- **RECORDS FOR PROCESSING**
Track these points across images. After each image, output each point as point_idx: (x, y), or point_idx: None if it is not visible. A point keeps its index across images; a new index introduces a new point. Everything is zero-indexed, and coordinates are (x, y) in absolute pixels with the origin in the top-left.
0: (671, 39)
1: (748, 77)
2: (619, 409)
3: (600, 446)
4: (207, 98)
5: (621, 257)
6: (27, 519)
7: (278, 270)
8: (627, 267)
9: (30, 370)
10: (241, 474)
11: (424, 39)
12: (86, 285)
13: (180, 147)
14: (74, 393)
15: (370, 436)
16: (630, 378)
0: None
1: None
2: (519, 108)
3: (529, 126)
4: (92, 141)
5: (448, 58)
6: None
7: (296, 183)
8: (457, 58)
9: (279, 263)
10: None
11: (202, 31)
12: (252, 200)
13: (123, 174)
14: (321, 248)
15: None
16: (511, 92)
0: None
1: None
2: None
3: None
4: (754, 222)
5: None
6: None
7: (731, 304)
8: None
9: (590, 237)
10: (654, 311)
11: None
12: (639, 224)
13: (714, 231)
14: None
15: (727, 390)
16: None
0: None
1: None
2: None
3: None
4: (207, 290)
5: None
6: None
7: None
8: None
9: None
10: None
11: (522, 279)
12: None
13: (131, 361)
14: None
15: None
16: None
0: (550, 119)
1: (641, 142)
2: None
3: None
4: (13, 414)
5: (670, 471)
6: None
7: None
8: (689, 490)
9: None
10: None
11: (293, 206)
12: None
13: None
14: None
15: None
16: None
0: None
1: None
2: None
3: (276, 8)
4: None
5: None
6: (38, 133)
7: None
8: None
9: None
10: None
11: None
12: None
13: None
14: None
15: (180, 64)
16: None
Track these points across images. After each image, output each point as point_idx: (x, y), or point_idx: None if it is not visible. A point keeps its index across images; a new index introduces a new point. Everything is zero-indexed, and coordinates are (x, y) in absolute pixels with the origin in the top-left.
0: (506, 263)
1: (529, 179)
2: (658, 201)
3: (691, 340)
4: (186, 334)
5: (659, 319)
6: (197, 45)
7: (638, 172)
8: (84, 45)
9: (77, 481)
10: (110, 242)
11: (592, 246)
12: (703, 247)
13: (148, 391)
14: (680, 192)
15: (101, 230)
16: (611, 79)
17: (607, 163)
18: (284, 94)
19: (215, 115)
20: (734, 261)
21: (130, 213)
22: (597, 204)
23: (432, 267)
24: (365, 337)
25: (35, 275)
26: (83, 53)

- **AIM**
Change "top-left" to "upper-left" throughout the listing above and give it again with everything else unchanged.

- **TASK RESPONSE**
Track these points across images. After each image, output each point as point_idx: (x, y), or point_idx: None if it is not visible. A point keeps its index across images; a new index introduces a new point. Everything is zero-indexed, and coordinates are (x, y) in absolute pixels with the origin in the upper-left.
0: (671, 39)
1: (748, 77)
2: (619, 409)
3: (600, 446)
4: (207, 98)
5: (621, 257)
6: (27, 519)
7: (278, 270)
8: (627, 267)
9: (30, 370)
10: (241, 474)
11: (424, 39)
12: (86, 285)
13: (180, 147)
14: (74, 393)
15: (370, 436)
16: (630, 378)
0: None
1: None
2: (519, 108)
3: (529, 126)
4: (92, 141)
5: (448, 58)
6: None
7: (296, 183)
8: (457, 58)
9: (279, 263)
10: None
11: (202, 31)
12: (252, 200)
13: (123, 174)
14: (321, 248)
15: None
16: (511, 92)
0: None
1: None
2: None
3: None
4: (754, 222)
5: None
6: None
7: (731, 304)
8: None
9: (590, 237)
10: (654, 311)
11: None
12: (639, 224)
13: (714, 231)
14: None
15: (727, 390)
16: None
0: None
1: None
2: None
3: None
4: (207, 290)
5: None
6: None
7: None
8: None
9: None
10: None
11: (522, 279)
12: None
13: (131, 361)
14: None
15: None
16: None
0: (550, 119)
1: (641, 142)
2: None
3: None
4: (13, 414)
5: (670, 471)
6: None
7: None
8: (689, 490)
9: None
10: None
11: (293, 206)
12: None
13: None
14: None
15: None
16: None
0: None
1: None
2: None
3: (276, 8)
4: None
5: None
6: (38, 133)
7: None
8: None
9: None
10: None
11: None
12: None
13: None
14: None
15: (180, 64)
16: None
Track these points across images. After each image, output each point as point_idx: (x, y), or point_idx: None if it is not visible. A point keeps its index across images; a new index introduces a new point. Everything is zero-indexed, and coordinates are (x, y) in absolute pixels with the origin in the upper-left.
0: (506, 263)
1: (529, 179)
2: (658, 201)
3: (691, 340)
4: (186, 334)
5: (659, 319)
6: (197, 45)
7: (638, 172)
8: (84, 45)
9: (77, 481)
10: (110, 242)
11: (592, 246)
12: (703, 247)
13: (148, 391)
14: (680, 192)
15: (101, 230)
16: (611, 79)
17: (607, 163)
18: (284, 94)
19: (215, 115)
20: (734, 261)
21: (130, 213)
22: (597, 204)
23: (432, 267)
24: (365, 337)
25: (35, 275)
26: (83, 53)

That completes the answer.